He started by designing tube tops for the disco crowd while changing lightbulbs in the garment district. Eventually, he discovered his niche in a growing market between the Gap and Armani.
            
"I will have to find an item that people want, to make sure that that item is perfect,” says Tahari, who works alongside his 35-year-old wife, Rory, the label’s vice chairman and creative director, at Elie Tahari headquarters on 42nd Street. "It’s a very concentrated way of running a business. It’s very intense . . . I get a lot of frustration, but I put every item on the line as if it’s the only item I’m making. And everything's got to be right about it."
      
In an exclusive interview with Portfolio.com, Tahari discussed his aversion to staging runway shows and recruiting celebrities; his plans for a fragrance and eventually an initial public offering; his lucrative foray into Manhattan real estate; and his lawsuit against his former friend and fellow co-founder Andrew Rosen of the successful Theory label. He also talked about his recent first meeting with fashion doyenne Anna Wintour—after more than three decades as a force in the business.    


Lloyd Grove: I ran across this quote of yours. I’ll read it to you: "I get out of bed, and I look around and say, 'Don’t you fuck with me today.' I tell the spirit, 'Today, I am in charge, and you are not going to screw with me.' And that’s how I start my day."
 
Elie Tahari: That’s right.
 
L.G.: So who or what is this spirit that’s trying to fuck with you?
 
E.T.: There was a show with Lena Horne—this must have been 25 years ago—and I watched her start the show like that, where she’s lying on the bed and she is waking up, and she says to the audience, "Good morning. I pray it’s going to be a nice day.” And then she stops and she looks at the audience and says, "This is how I get up out of the bed.” And she gets up out of the bed [Tahari stands up to demonstrate], and she walks over to the window, and she turns around, and she says, "Now you don’t fuck with me today!" But it stuck with me. . . . You can start your day saying, "I am not a barometer. A barometer goes up and down. I’m a thermostat. I’m going to set on 72 degrees, and I’m going to stay like that today.
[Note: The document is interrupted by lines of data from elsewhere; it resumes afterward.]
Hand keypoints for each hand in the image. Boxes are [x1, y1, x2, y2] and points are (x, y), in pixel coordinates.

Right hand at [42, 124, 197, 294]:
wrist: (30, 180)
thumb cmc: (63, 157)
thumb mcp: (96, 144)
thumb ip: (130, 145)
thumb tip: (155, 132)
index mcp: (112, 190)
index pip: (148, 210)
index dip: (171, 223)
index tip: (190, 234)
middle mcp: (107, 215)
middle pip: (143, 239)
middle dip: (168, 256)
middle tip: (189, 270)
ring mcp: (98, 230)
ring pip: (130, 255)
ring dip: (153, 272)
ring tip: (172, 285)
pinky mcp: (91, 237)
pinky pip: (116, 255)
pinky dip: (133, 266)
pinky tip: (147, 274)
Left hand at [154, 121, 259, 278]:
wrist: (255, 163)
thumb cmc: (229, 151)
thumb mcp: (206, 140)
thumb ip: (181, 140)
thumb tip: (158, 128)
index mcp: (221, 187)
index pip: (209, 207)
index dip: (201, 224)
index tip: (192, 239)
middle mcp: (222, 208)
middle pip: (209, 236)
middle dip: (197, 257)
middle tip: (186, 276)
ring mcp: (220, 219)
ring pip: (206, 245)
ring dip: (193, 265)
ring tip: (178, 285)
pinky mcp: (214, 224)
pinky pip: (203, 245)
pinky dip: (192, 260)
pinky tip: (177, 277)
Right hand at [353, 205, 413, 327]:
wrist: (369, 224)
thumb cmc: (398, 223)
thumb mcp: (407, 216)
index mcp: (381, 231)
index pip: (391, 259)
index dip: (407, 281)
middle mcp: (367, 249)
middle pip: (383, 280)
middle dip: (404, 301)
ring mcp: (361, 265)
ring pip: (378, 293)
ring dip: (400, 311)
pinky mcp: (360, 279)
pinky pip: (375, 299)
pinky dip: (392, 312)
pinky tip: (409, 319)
And nothing is going to take my mind off me and my center." I kind of have to deal with the spirit, and I think everybody has a ritual. It was, I think, Thoreau, or Browning, or Eric Butterworth who said, "I get up out of bed, and I get all the wrinkles out of my bed. And when I finish taking all of the wrinkles out of the bed, this is when I take all the wrinkles out of my day. And I’m set to be the master of my spirit, the captain of my soul."

L.G.: "Invictus" [a poem by William Ernest Henley]. Speaking of beds, do you still remember what it was like sleeping on a park bench?
 
E.T.: Yes.
 
L.G.: What was that like? Do you remember how that felt?
 
E.T.: Um, I have slept on floors and outdoors and in the fields, whatever. When I arrived in New York—it was 1971—it was a couple of weeks in Central Park. I was a 20-year-old, and I didn’t even know that Central Park was not safe at night. Now, it’s safe. In those days, it wasn’t safe.  
 
L.G.: But do you remember the physical sensation of what that felt like, to sleep on a park bench? Do you have some muscle memory of that?
 
E.T.: Um, it was stiff. [Laughs]
 
L.G.: Did you hurt your back?
 
E.T.: No, I’m used to it. I ran away for a month as a kid [from the Israeli orphanage where his troubled family had sent him to live], and I remember running, hiding on roofs, and sleeping all night, taking the shoes as your pillow. When I got to New York, I had a pillow—a backpack with my clothes. But I was a kid who grew up in the streets in Israel, mostly in a Tel Aviv neighborhood. I was born in Jerusalem. My parents came from Iran.